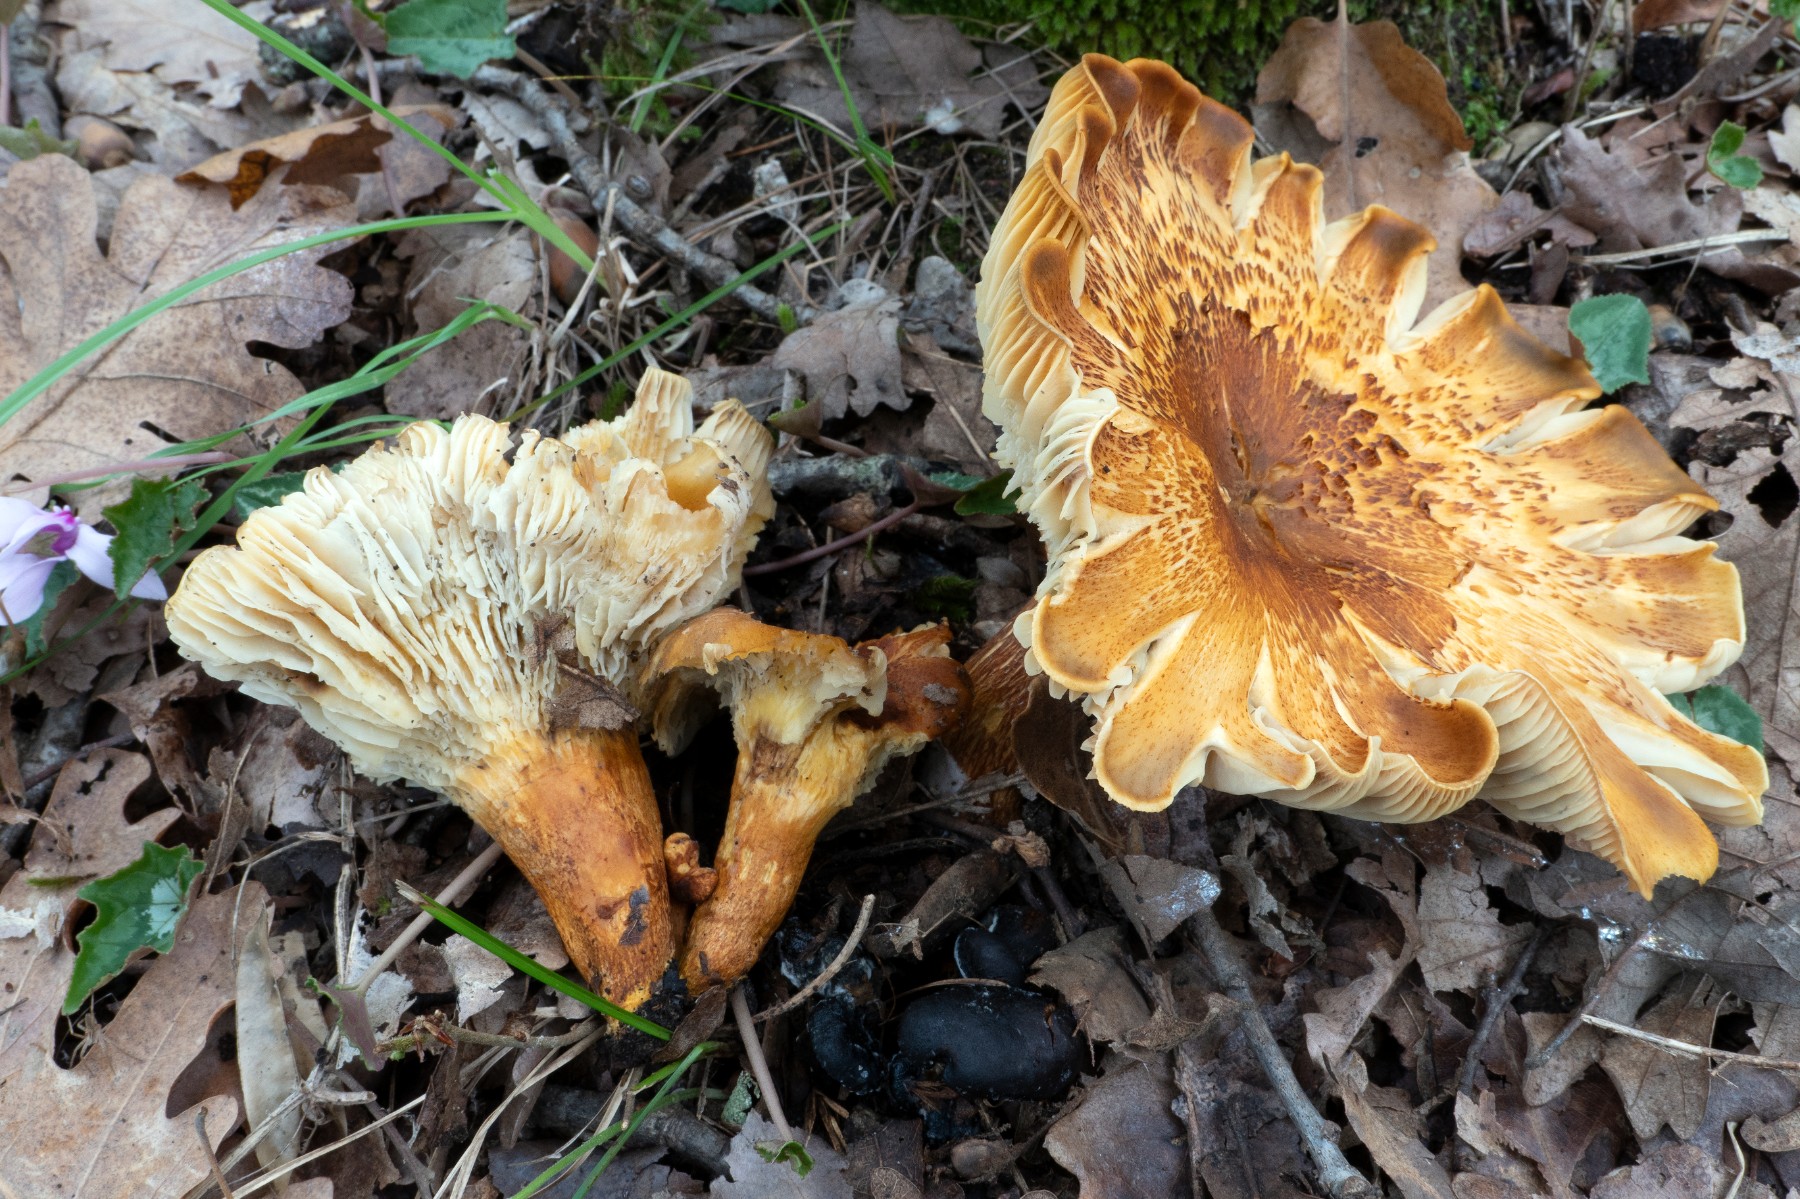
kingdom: Fungi
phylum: Basidiomycota
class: Agaricomycetes
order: Agaricales
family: Omphalotaceae
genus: Omphalotus
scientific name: Omphalotus olearius
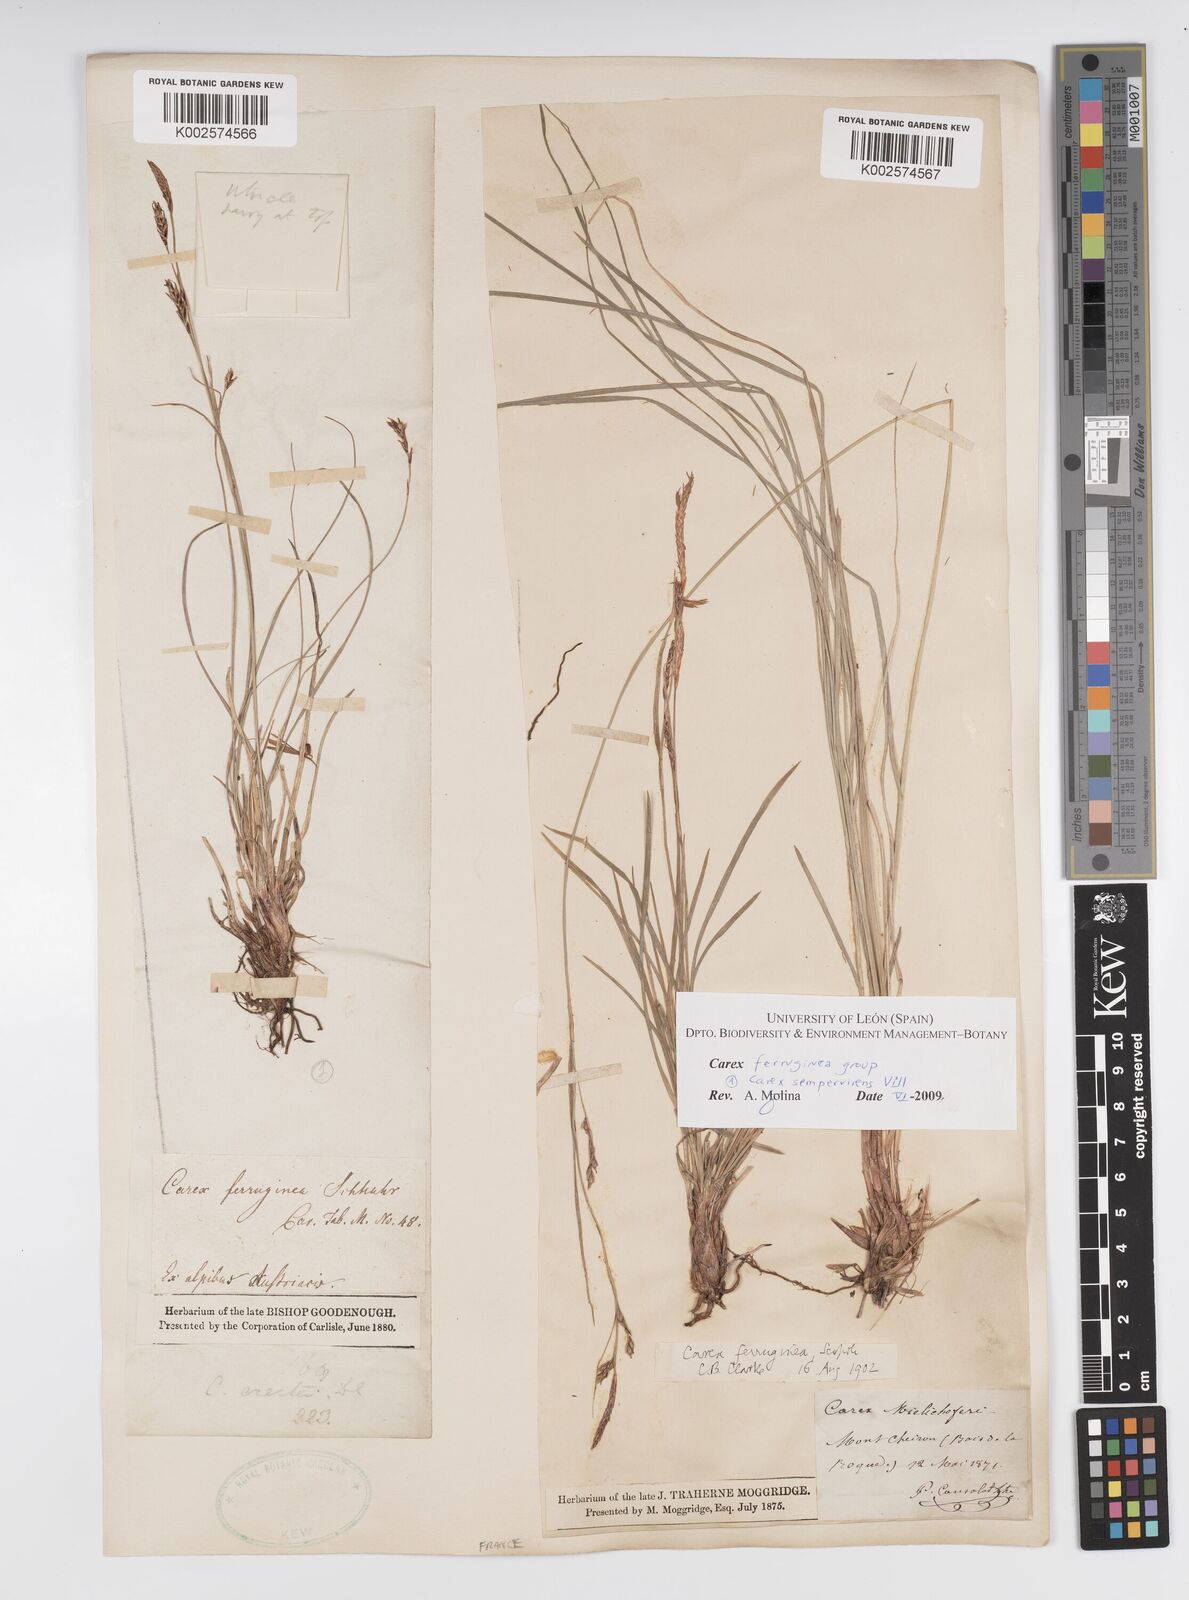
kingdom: Plantae
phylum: Tracheophyta
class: Liliopsida
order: Poales
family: Cyperaceae
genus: Carex
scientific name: Carex sempervirens
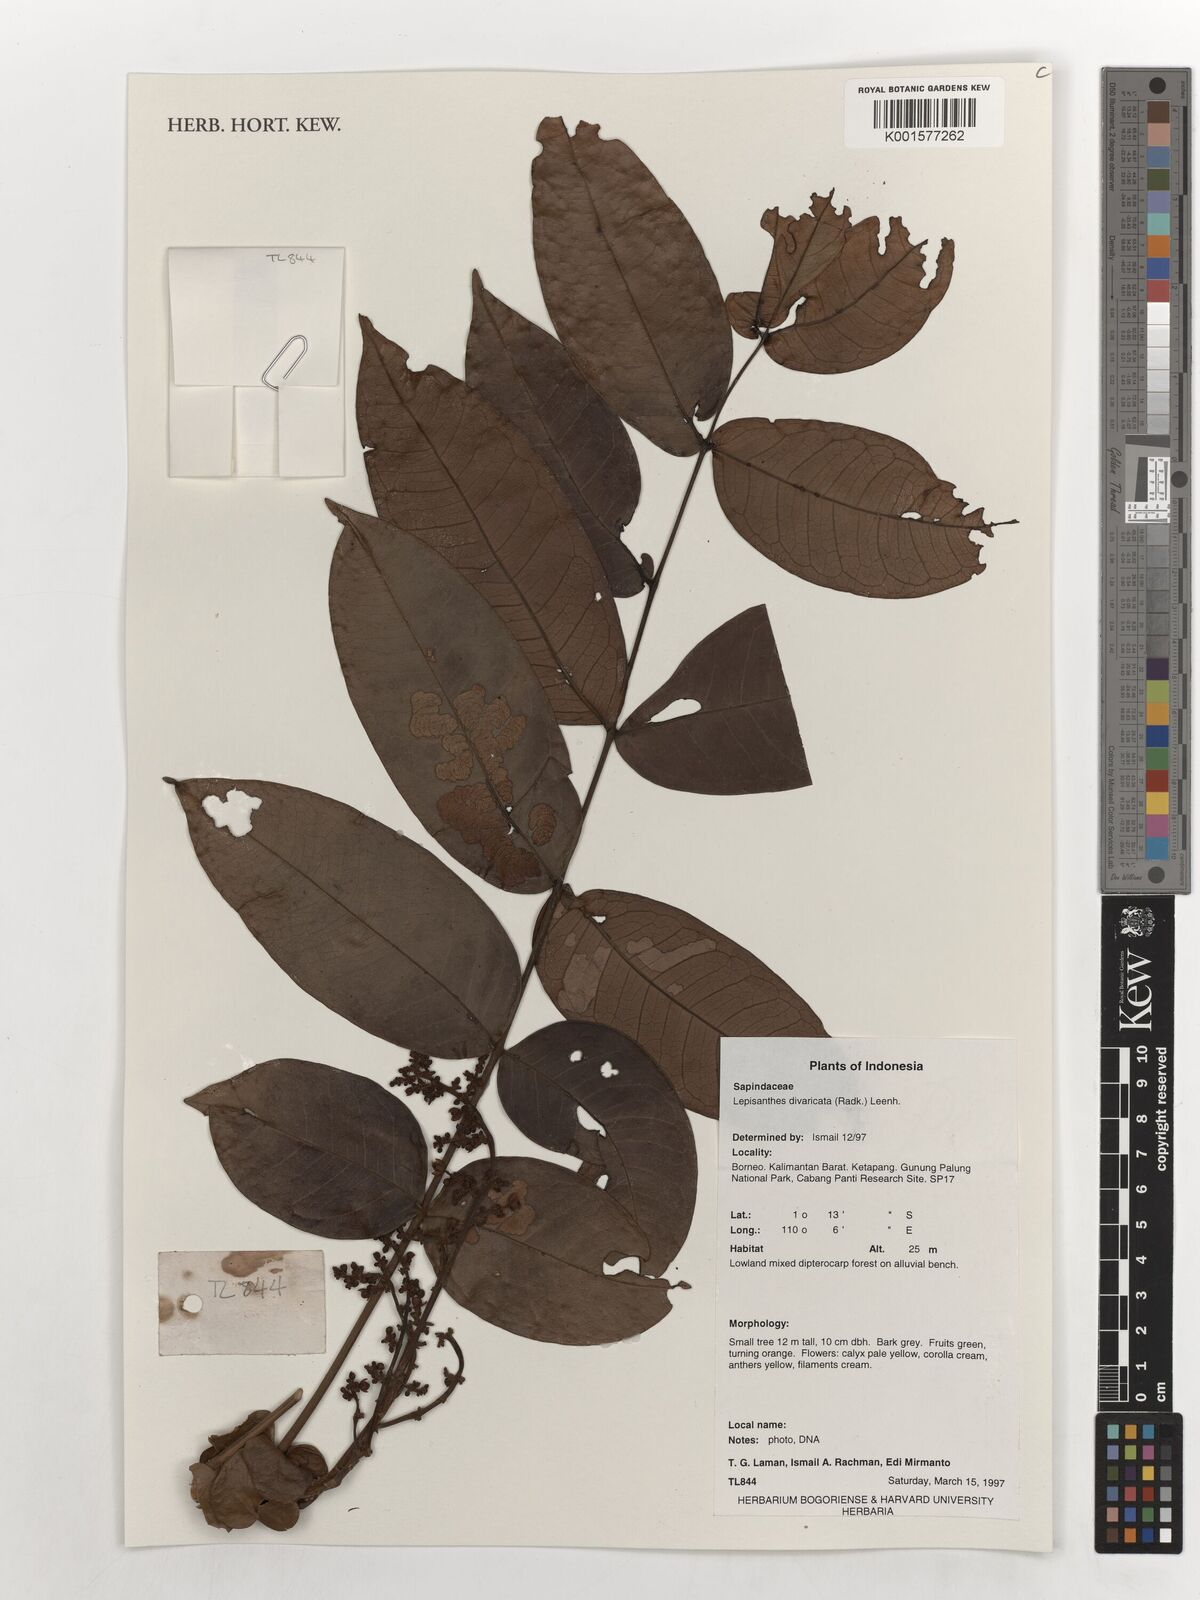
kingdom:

• _What you are asked to do_: Write out the lines of all the records above again, switching each "phylum" to "division" and changing nothing else. Leave the pictures out.

• _Full output_:
kingdom: Fungi
division: Basidiomycota
class: Agaricomycetes
order: Agaricales
family: Omphalotaceae
genus: Omphalotus
scientific name: Omphalotus olearius
kingdom: Plantae
division: Tracheophyta
class: Liliopsida
order: Poales
family: Cyperaceae
genus: Carex
scientific name: Carex sempervirens
kingdom:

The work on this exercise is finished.